Unlike backpropagation networks, Kohonen Self Organizing Map networks are trained with input variables only. You also need to specify the number of output categories, in this case 3.
The data was entered in the datagrid and the yes/no answers on whether the house had an eat-in kitchen were transformed to 1 and 0 using the Symbol Translate module.
In Kohonen Self Organizing Map networks there are only two layers: an input layer where patterns of N variables are placed, and an output layer which has one neuron for each of K possible categories.
The patterns are presented to the input layer, then propagated to the output layer and evaluated. One output neuron is the "winner," i.e., the weight vector (all the weights) leading to this neuron is closer in N dimensional space to the input pattern than that of any other output neuron.

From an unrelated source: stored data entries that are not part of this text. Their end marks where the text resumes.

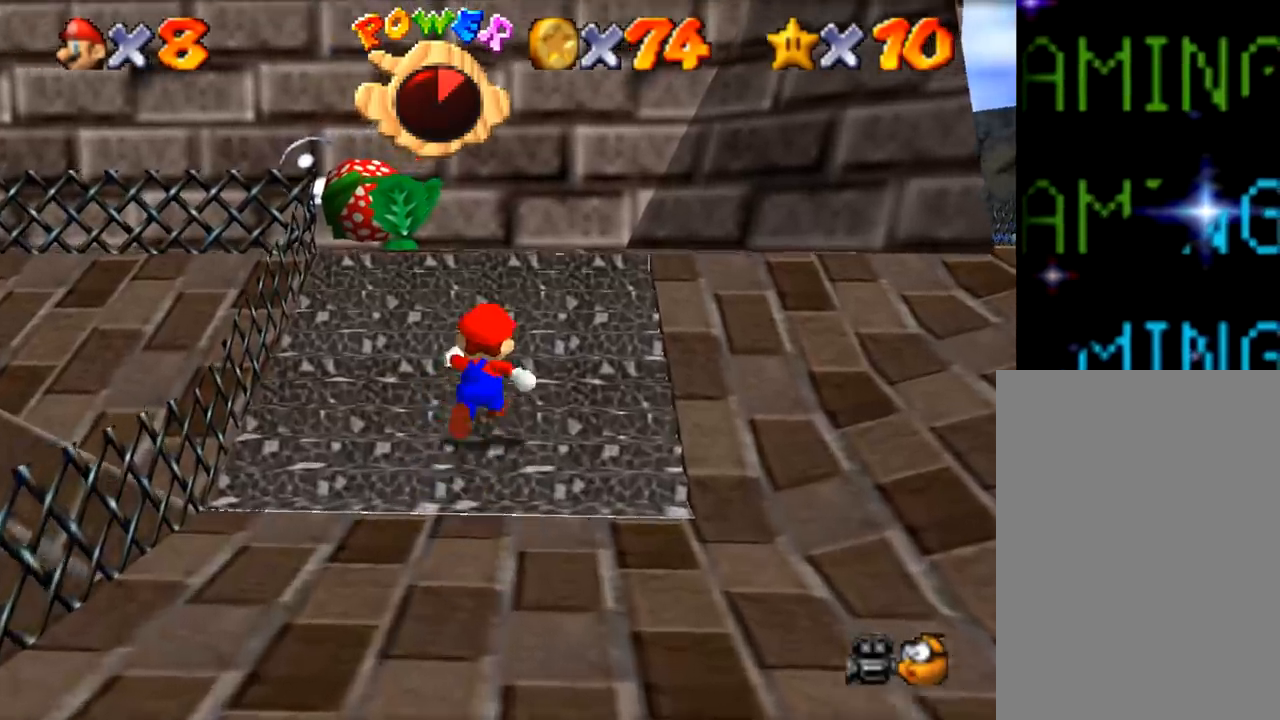
{"buttons": [], "left_stick": "up", "events": []}
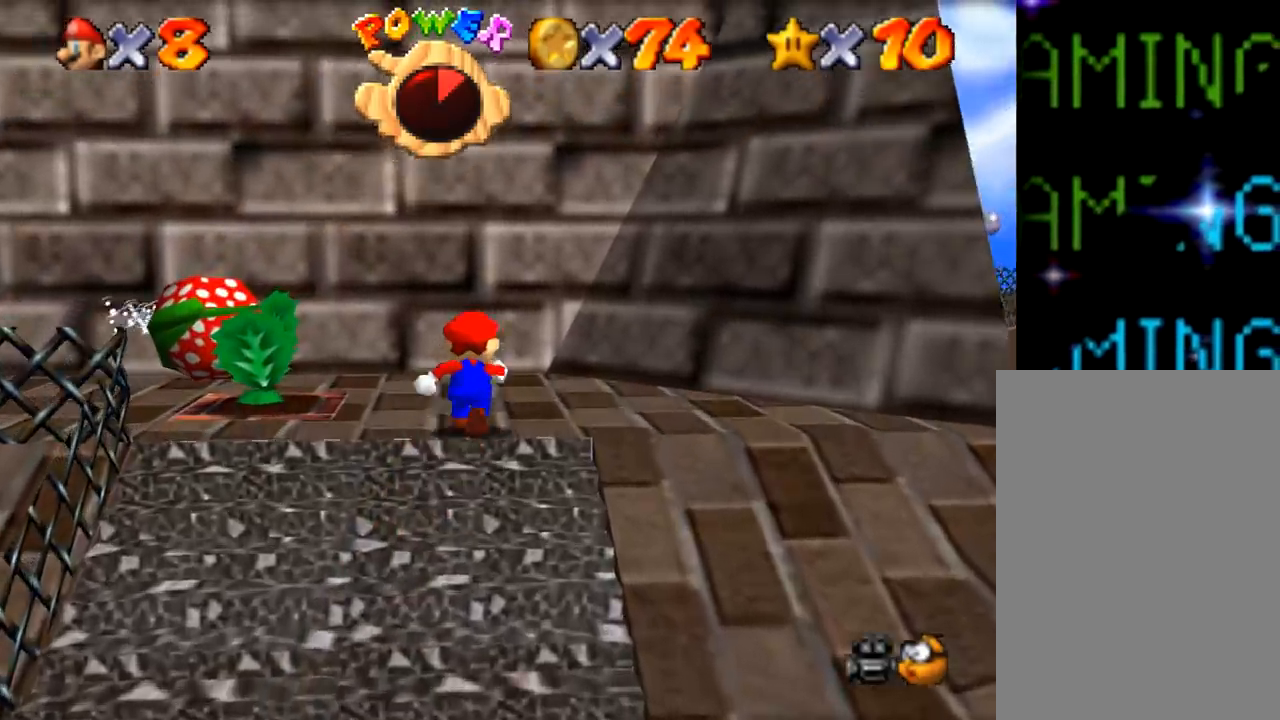
{"buttons": ["Z"], "left_stick": "left", "events": [[234, "left_stick", "up-left"], [417, "left_stick", "left"], [467, "Z", "down"]]}
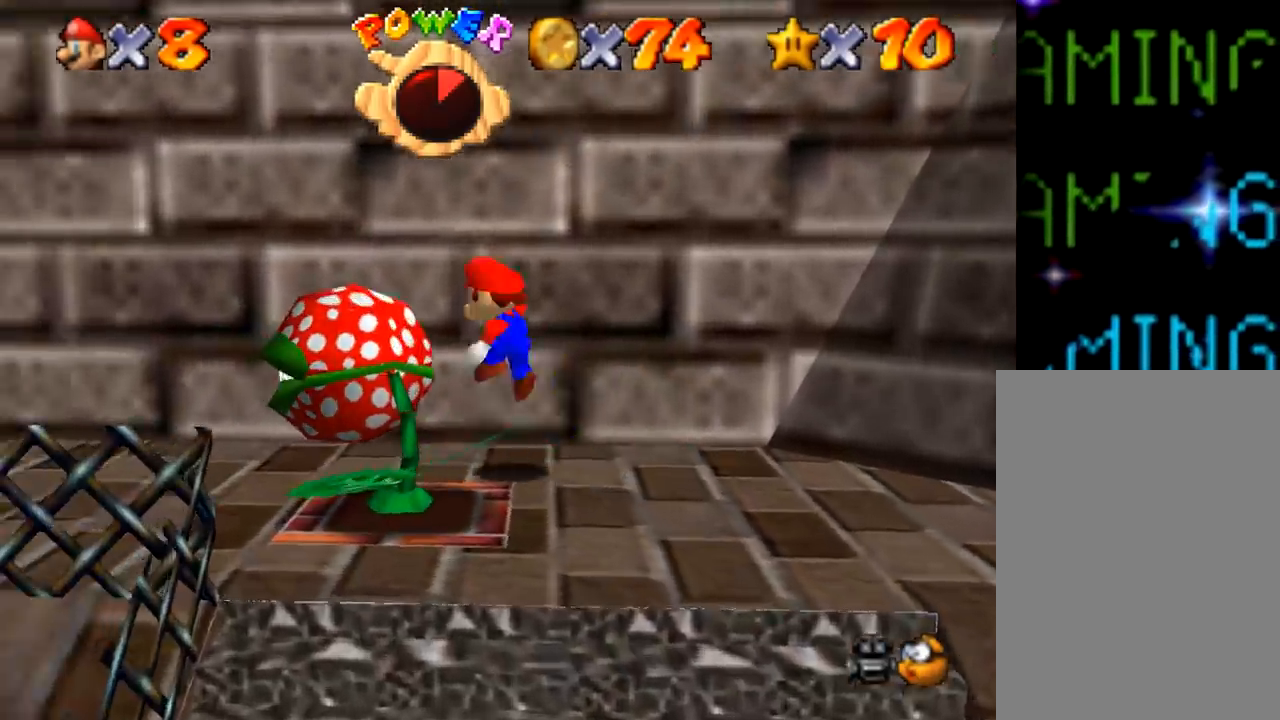
{"buttons": [], "left_stick": "center", "events": [[83, "Z", "up"], [200, "left_stick", "center"]]}
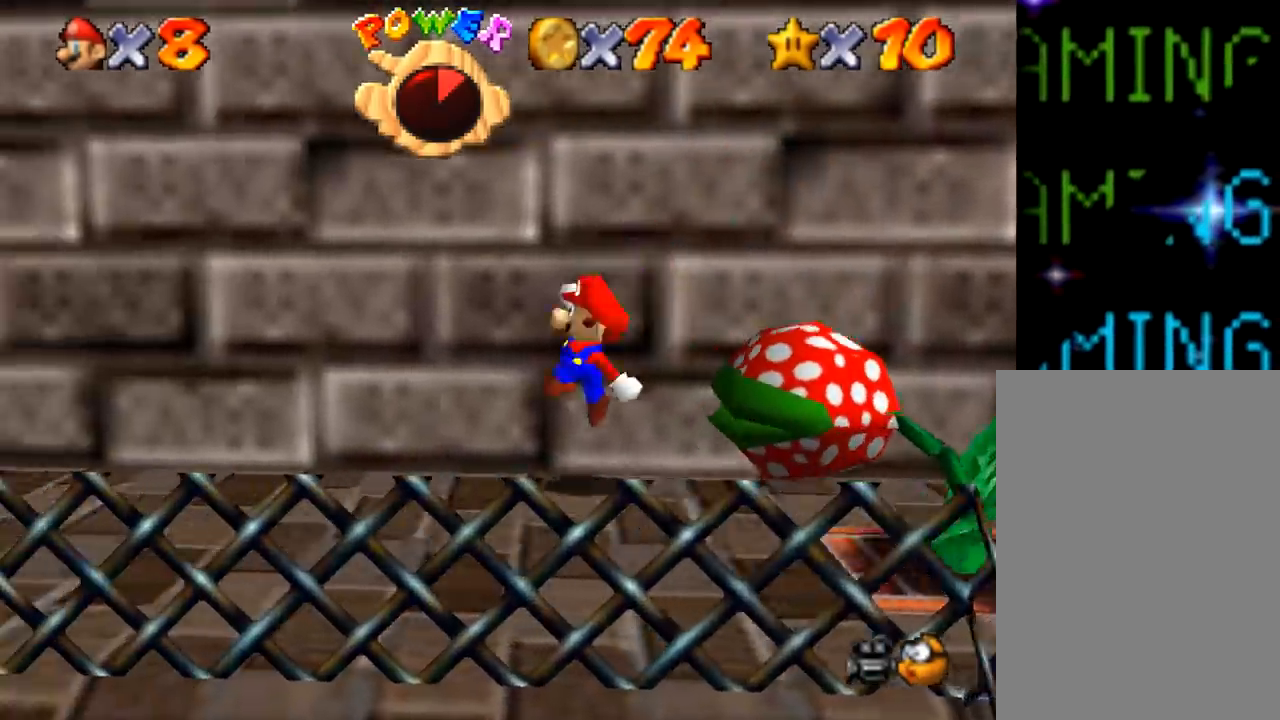
{"buttons": [], "left_stick": "down-left", "events": [[34, "left_stick", "down-left"], [167, "left_stick", "center"], [367, "left_stick", "down-left"]]}
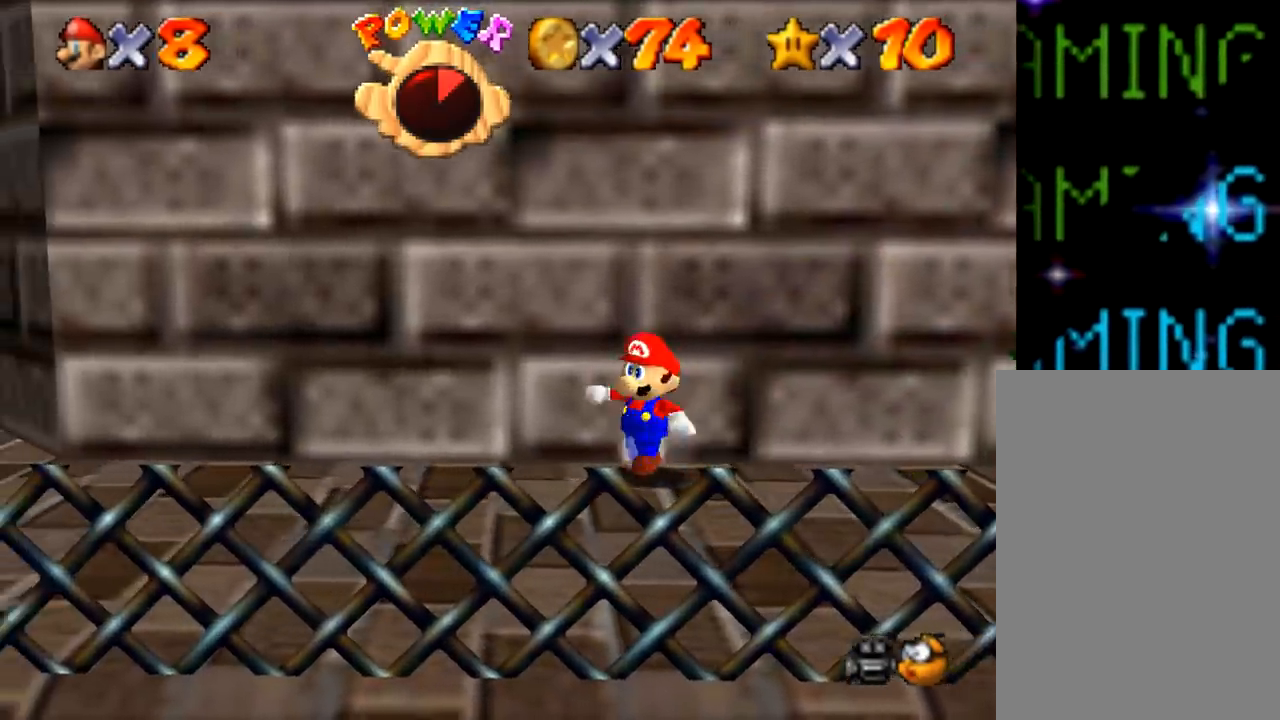
{"buttons": [], "left_stick": "down-left", "events": []}
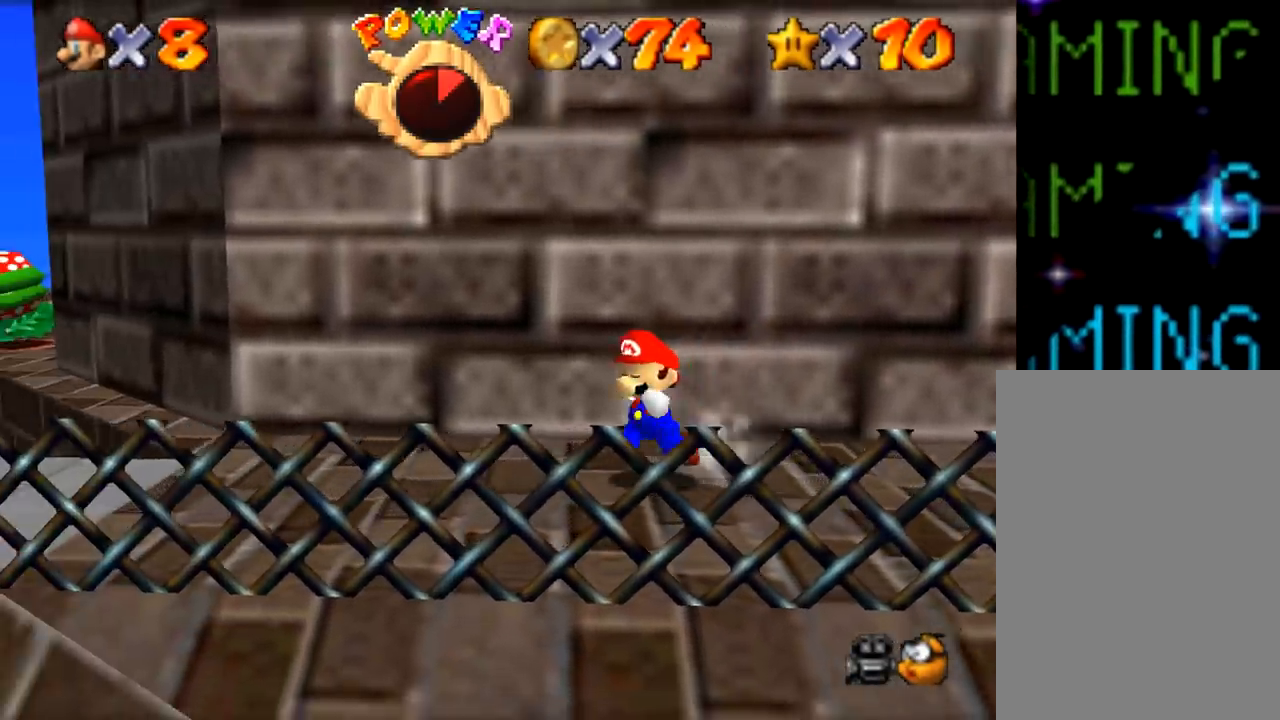
{"buttons": [], "left_stick": "left", "events": [[367, "left_stick", "left"]]}
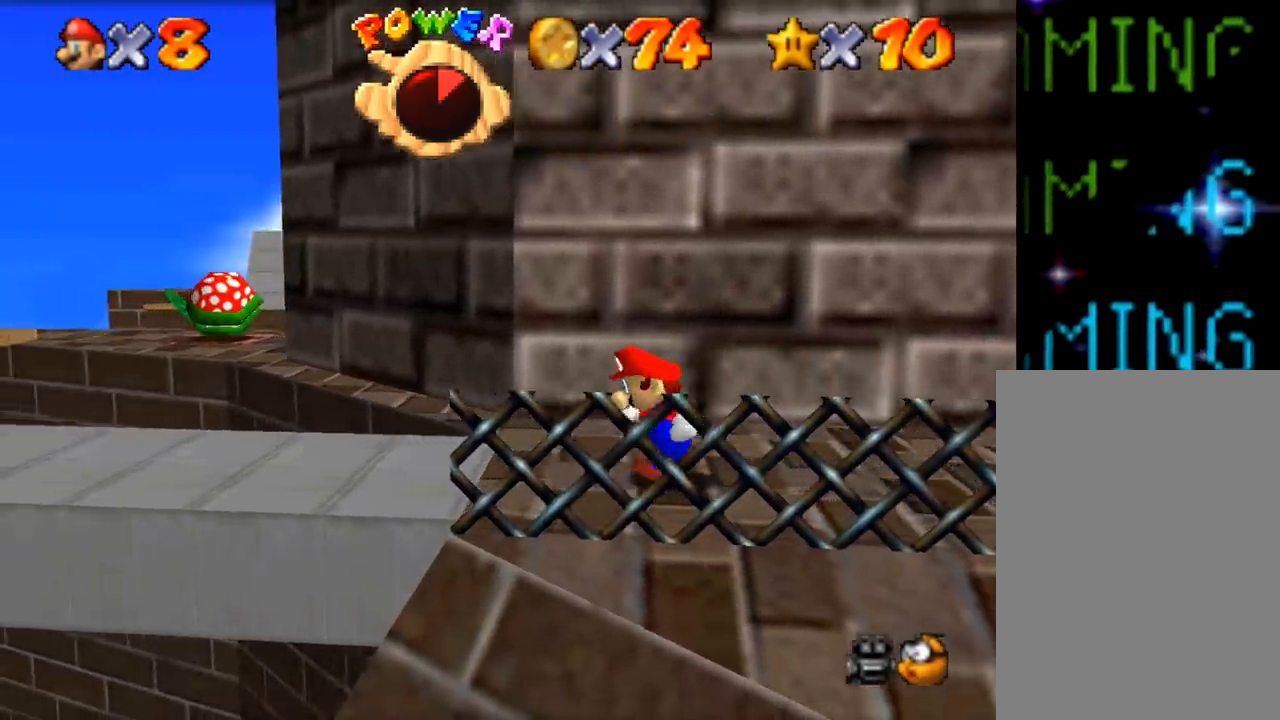
{"buttons": [], "left_stick": "left", "events": []}
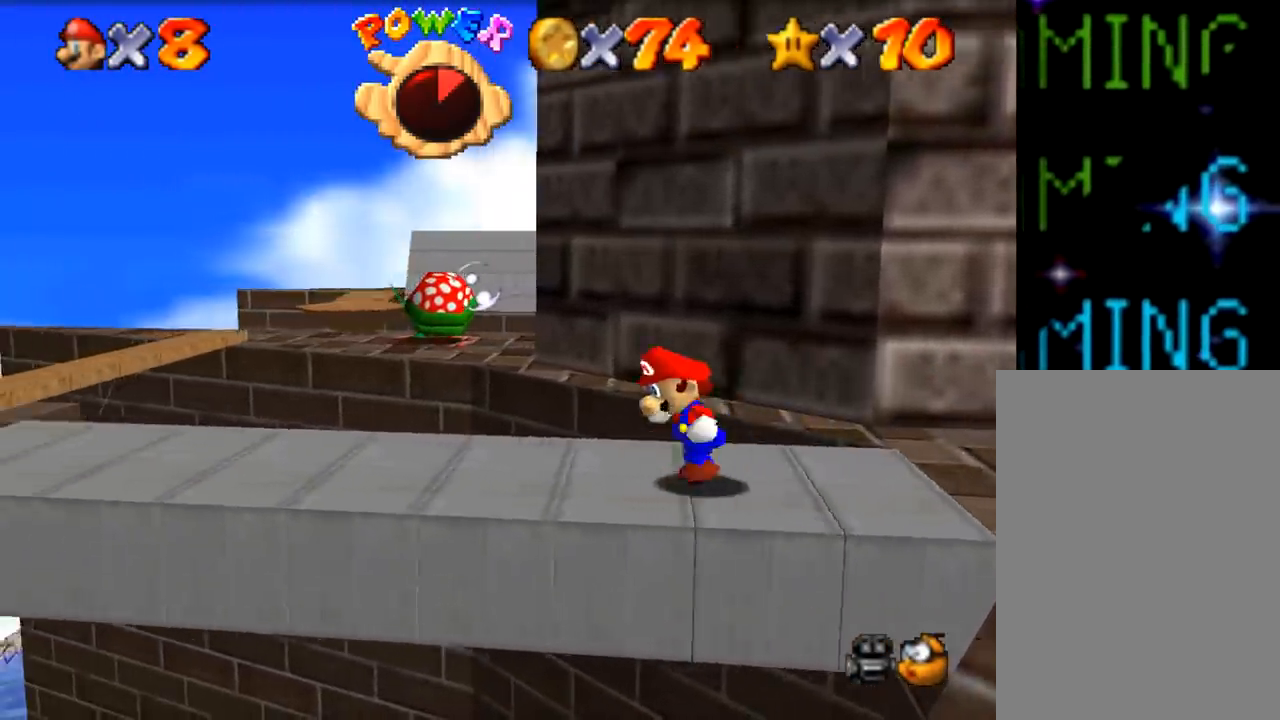
{"buttons": [], "left_stick": "left", "events": []}
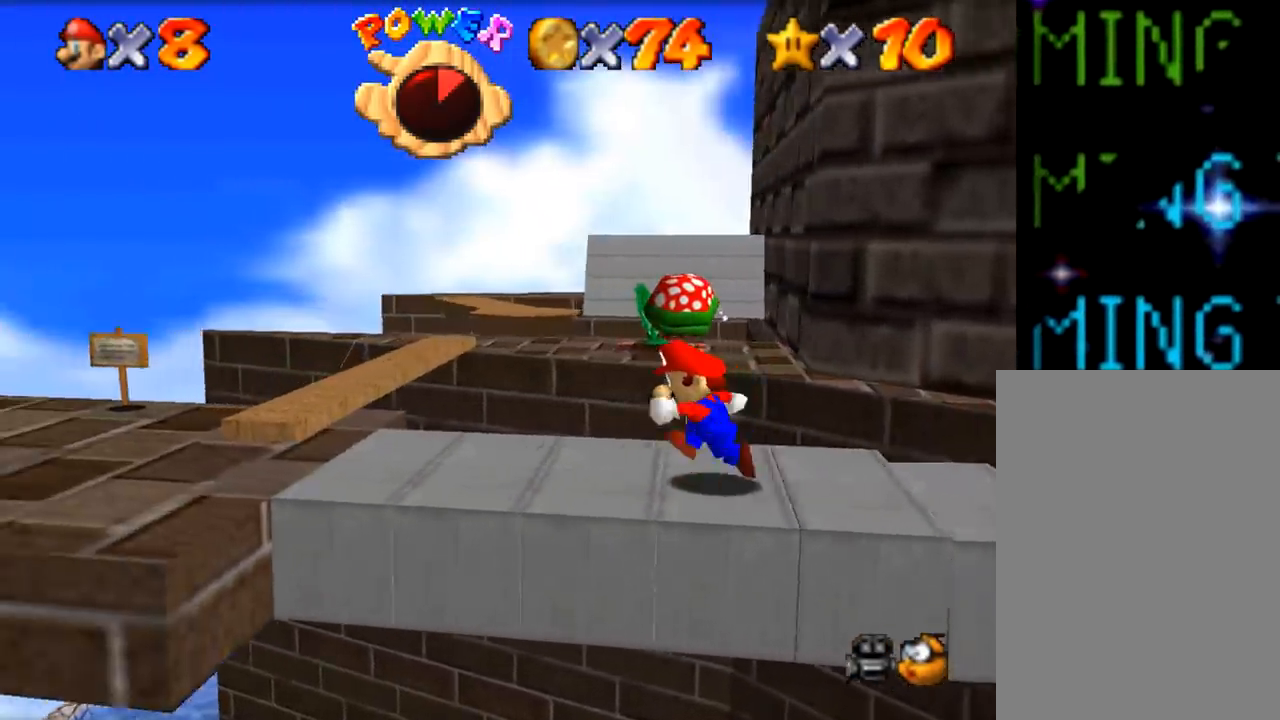
{"buttons": [], "left_stick": "center", "events": [[400, "left_stick", "center"]]}
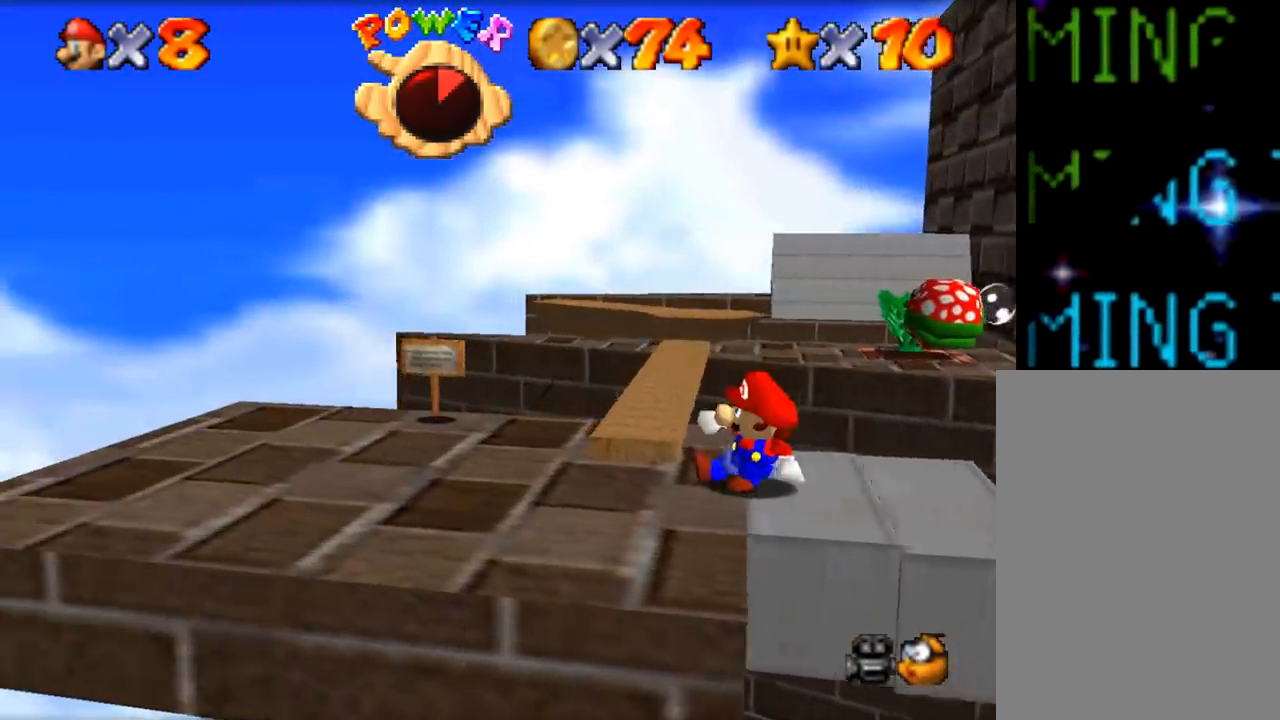
{"buttons": [], "left_stick": "up", "events": [[201, "left_stick", "left"], [284, "left_stick", "up-left"], [401, "left_stick", "up"]]}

The network weights are then adjusted during training by bringing this weight vector slightly closer to the input pattern. This process is repeated for all patterns for a number of epochs usually chosen in advance.
This type of network also depends upon adjusting the weights of "neighboring" neurons during training to function properly, otherwise one neuron could end up winning all of the time. To make this adjustment, you need to specify the size of the initial neighborhood.
The neighborhood size is variable, starting off fairly large (sometimes even close to K) and decreasing as training progresses. During the last training events the neighborhood is zero, meaning that only the winning neuron's weights are changed. By that time the learning rate is very small too, and the clusters have been pretty well defined. The subsequent (small) weight changes are only making refinements on the cluster arrangements.
When designing your network, you have to choose between two methods that are used to measure pattern distance. Vanilla or Euclidean distance is the most accurate, but it requires more computation than the Normalized distance metric. If computation time is not a problem, Vanilla usually works better.
Training for this Kohonen network proceeds quite differently than training in a backpropagation network. The number of learning epochs and neighborhood size decrease as training progresses, compared to the increasing numbers you see as backpropagation training progresses.
You can apply the trained network and attach the outputs to your training patterns to see how well the network clustered the data. The K outputs will not be in any particular order, so you have to do some comparison to see if the output columns correspond to the asking prices in our datagrid.
This real estate database was created from actual homes on the market in Frederick, Maryland during the summer of 1992.